The story of great mountain peaks, of awe-inspiring glaciation, and the magic forms of snow and ice told by Sir Julius von Haast and page 35 other explorers, urges us irresistibly to see these scenes of wonder and fascination for ourselves. So we will journey first to the Hermitage—the important base for all excursions. This most comfortable and commodious hotel was erected in 1913 on the terrace at Governor's Bush (2,350 feet above sea-level), and it commands the finest view of Mount Cook that is known. This modern Hermitage has provision for tennis, golf, croquet, and all kinds of winter sport—bob-sleighing, ski-ing, skating and curling can be enjoyed there.
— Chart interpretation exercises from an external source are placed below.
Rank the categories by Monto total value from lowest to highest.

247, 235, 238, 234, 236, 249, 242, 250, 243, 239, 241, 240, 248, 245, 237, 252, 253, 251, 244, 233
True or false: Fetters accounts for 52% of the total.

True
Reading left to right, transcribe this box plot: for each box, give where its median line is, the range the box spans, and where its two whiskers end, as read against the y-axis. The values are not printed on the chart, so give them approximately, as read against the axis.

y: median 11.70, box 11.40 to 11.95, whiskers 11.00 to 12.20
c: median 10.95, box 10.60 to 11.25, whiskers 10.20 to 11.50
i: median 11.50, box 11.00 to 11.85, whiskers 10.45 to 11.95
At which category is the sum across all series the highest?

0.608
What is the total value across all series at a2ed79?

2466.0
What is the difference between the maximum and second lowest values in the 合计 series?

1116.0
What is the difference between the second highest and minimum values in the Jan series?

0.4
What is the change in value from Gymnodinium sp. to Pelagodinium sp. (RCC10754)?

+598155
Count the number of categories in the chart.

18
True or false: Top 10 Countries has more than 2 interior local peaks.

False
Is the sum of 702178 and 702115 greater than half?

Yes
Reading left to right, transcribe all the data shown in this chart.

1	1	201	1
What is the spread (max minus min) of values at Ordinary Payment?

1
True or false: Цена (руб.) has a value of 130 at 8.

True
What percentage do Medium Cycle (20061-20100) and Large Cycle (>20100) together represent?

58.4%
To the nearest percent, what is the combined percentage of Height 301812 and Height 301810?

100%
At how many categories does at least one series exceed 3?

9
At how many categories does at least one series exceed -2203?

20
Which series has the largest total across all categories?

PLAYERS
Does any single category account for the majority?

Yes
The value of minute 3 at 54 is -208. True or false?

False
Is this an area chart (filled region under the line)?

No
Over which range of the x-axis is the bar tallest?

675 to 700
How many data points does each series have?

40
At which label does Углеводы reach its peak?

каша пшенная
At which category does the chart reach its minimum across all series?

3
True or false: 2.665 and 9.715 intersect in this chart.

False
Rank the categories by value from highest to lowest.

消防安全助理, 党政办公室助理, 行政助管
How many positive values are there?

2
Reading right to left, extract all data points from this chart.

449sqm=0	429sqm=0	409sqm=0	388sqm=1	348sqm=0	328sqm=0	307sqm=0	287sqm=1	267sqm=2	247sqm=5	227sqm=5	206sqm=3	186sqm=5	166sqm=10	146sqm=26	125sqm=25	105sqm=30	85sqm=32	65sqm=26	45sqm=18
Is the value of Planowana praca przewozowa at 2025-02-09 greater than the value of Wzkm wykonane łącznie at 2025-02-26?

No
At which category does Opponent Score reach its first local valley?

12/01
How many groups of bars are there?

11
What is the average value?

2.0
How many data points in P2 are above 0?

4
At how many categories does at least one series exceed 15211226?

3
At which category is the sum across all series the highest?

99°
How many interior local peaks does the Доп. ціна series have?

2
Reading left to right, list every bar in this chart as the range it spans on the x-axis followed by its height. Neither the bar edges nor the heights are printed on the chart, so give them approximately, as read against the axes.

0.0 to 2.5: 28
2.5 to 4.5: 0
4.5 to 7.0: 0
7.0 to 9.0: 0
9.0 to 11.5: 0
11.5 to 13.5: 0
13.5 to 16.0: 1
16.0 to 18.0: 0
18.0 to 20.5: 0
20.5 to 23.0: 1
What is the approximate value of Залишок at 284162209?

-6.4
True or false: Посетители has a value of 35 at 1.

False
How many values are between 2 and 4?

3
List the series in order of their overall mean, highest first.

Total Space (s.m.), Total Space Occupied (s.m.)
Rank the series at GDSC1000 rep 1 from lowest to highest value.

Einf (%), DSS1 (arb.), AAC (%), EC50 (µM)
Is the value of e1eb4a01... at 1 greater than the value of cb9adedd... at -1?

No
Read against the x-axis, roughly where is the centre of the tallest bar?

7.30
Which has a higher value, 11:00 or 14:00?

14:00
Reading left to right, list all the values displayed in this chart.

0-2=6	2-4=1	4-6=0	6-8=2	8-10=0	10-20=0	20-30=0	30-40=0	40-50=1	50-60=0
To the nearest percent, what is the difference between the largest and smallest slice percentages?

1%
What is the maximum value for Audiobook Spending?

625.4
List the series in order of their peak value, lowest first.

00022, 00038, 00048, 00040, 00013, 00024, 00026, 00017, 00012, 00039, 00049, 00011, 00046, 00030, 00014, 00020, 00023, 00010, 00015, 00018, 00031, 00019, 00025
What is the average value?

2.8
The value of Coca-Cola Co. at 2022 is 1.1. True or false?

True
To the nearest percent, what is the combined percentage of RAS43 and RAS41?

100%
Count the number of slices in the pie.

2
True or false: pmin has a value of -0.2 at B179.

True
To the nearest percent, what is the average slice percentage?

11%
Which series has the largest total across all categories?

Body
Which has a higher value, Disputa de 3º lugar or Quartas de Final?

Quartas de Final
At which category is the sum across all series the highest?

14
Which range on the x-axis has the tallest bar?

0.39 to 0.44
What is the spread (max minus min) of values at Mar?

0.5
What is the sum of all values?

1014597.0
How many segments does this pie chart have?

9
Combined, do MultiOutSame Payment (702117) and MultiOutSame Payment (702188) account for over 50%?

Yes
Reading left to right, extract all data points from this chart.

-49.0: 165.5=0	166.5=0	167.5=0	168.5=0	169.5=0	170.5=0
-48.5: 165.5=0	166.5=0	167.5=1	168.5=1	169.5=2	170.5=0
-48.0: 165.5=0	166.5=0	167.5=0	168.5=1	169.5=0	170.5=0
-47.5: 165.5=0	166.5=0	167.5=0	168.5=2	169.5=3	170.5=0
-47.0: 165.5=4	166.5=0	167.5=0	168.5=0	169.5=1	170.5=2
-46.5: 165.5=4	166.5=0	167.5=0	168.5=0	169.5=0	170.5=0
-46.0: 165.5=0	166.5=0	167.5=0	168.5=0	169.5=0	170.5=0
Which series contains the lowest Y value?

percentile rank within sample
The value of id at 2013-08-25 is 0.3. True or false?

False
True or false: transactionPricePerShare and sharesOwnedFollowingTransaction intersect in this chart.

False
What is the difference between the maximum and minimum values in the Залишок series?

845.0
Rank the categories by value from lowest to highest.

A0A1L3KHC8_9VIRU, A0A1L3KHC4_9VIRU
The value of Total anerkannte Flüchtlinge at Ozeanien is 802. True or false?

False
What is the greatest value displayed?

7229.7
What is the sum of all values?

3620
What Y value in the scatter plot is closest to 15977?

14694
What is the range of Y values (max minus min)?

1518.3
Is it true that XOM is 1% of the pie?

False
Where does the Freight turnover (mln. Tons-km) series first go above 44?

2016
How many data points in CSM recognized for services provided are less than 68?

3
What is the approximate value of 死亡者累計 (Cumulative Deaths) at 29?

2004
It replaces the old Hermitage built in 1884 at the base of the Sealy Range about a quarter of a mile south of the terminal face of the Mueller Glacier, a spot which will always have a cherished place in the memory of travellers.
A word in passing about the tariff and accommodation at the Hermitage. This varies from 17/6 to 22/6 a day, or from 12/6 to 15/- a day for the use of a camping hut. A special reduction is made in the case where visitors stay more than one month, and a similar reduction is made throughout the months of winter. The guide fees for glacier excursions vary from 7/6 to £1 a day according to the number in the party. For the ascent of Mount Cook, Tasman or Sefton the guide fee is £5 per day per guide. Less ambitious ascents, though yet providing great fascination, are available to climbers at the rate of £2/10/- per day per guide. Horses can also be obtained at the rate of 12/6 per day. All necessary equipment (boots excepted), is provided for these excursions at the Hermitage.
To reach this alpine resort,—which is not excelled by any in the world, either in its appointments or its setting,—we travel 40 miles by rail to Fairlie which is 1,000 feet above sea level and the terminus of the branch railway from Timaru. The rail journey is full of interest, for the running is through delightful agricultural country with neat farms dotting the landscape. At Fairlie, powerful motor cars are requisitioned to complete the journey to the Hermitage. A pleasurable view of the giant peaks is obtained from Burke's Pass (2,300 feet), which is soon reached by car, and the journey onwards now provides mountain and lake scenes of incomparable beauty. Lake Tekapo (2,320 feet above the sea) is a great lake fed by the glacier streams of the Godley and the Glassen Glaciers and will one day provide electrical service to turn the wheels of industry and brighten the homes and the lives of dwellers far away. One enjoys the lunch in the bracing air at Lake Tekapo and resumes the journey to the Hermitage with increasing enthusiasm. Some thirty miles from Lake Tekapo there is Lake Pukaki. This lake is also fed by the great glaciers of Mount Cook. The great snow mantled peaks which tower to 10,000 feet about Aorangi present a magnificent spectacle, and although forty miles away, they are mirrored in the pellucid waters of this beautiful lake. Every mile of the thirty six which separates us now from the Hermitage provides vistas which we are not soon likely to forget.